● **Brief 1**: Repeat the flight listing at the bottom word for word, line by line, leaving out the pictures.

"I think you will all appreciate this person's commenting style"

"I think you will all appreciate this person's commenting style"(jwz.livejournal.com)

516 points by ahalan 13 years ago | 88 comments

saurik 13 years ago |

PSD was never intended to be a data interchange format: it is the serialization format of a single program that has more individual unrelated features that actual people rely on than almost any other piece of software and has maintained striking amounts of backwards compatibility and almost unbroken forwards compatibility during its over two decades of existence. This product's "file format" needs to be critiqued in this context, along with similar mega-programs like Office.

I am thereby having a difficult time fathoming why anyone would think that a PSD file is thereby going to be some well-organized file format that they should easily be able to parse from their own application is just naively wishful thinking: even other products from Adobe have limitations while opening these files; to truly manipulate these files you really need to be highly-compatible with Photoshop's particular editing model (hence the conceptual difference between these two classes of file format).

jacobolus 13 years ago | |

Further points:

1) The specs are now much more publicly accessible than they used to be, and frankly the spec does a fairly reasonable job describing a tricky format relatively compactly. It requires a fair bit of knowledge of Photoshop to read and understand, but it’s mostly fairly explicit. Much better than many other proprietary document formats.

2) For someone with relatively extensive knowledge of photoshop, the format is fairly comprehensible, albeit complicated. The biggest part of the problem here is, as you say, that Photoshop just has a ton of features to support, so that becoming enough of a Photoshop expert to understand it all is a difficult undertaking by itself.

3) The code this comment is taken from only interacts with a small fraction of PSD features, and is frankly pretty awful code: hacky, ad-hoc, not modular at all, etc.

All that said, if someone was to redesign PSD format today, I’m sure it would be organized quite a bit differently, and would have much better re-use of a smaller number of features. (The same goes for Photoshop itself.)

sabret00the 13 years ago | | |

So just out of curiosity, why doesn't Adobe embark on those two projects? We're entering a new era of desktop software, surely that should be a catalyst for redesigning both from scratch?

CoolGuySteve 13 years ago | |

This is true, but there are container formats just as old like .mov that are quite nice to work with. (While your still sniggering, keep in mind that .mov has a lot in common with MPEG4.)

Whenever I need to write a binary serialization format, I usually copy .mov's tree of structs format, it's ridiculously fast, extensible, and keeps people away from C++ terrible stream operators/Java's BinaryReaderWhateverFactoryErrorProneOneIntAtATimeReader.

● **Brief 2**: From the thread about the PSD file format, copy word for word the passage starting at "jacobolus 13 years" and ending at "at all, etc.".

Stored data

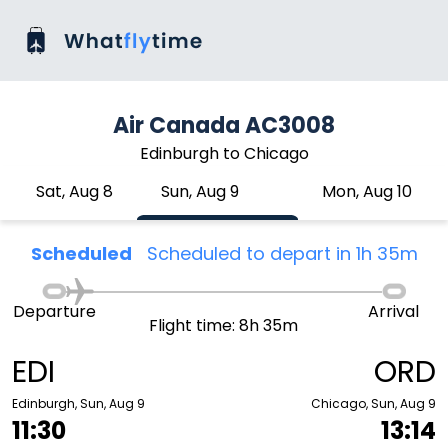
Air Canada AC3008
Edinburgh to Chicago
Sat, Aug 8
Sun, Aug 9
Mon, Aug 10
Scheduled
Scheduled to depart in 1h 35m
Departure
Arrival
Flight time: 8h 35m
EDI
ORD
Edinburgh, Sun, Aug 9
Chicago, Sun, Aug 9
11:30
13:14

● **Result 1**:
Air Canada AC3008
Edinburgh to Chicago
Sat, Aug 8
Sun, Aug 9
Mon, Aug 10
Scheduled
Scheduled to depart in 1h 35m
Departure
Arrival
Flight time: 8h 35m
EDI
ORD
Edinburgh, Sun, Aug 9
Chicago, Sun, Aug 9
11:30
13:14

● **Result 2**:
jacobolus 13 years ago | |

Further points:

1) The specs are now much more publicly accessible than they used to be, and frankly the spec does a fairly reasonable job describing a tricky format relatively compactly. It requires a fair bit of knowledge of Photoshop to read and understand, but it’s mostly fairly explicit. Much better than many other proprietary document formats.

2) For someone with relatively extensive knowledge of photoshop, the format is fairly comprehensible, albeit complicated. The biggest part of the problem here is, as you say, that Photoshop just has a ton of features to support, so that becoming enough of a Photoshop expert to understand it all is a difficult undertaking by itself.

3) The code this comment is taken from only interacts with a small fraction of PSD features, and is frankly pretty awful code: hacky, ad-hoc, not modular at all, etc.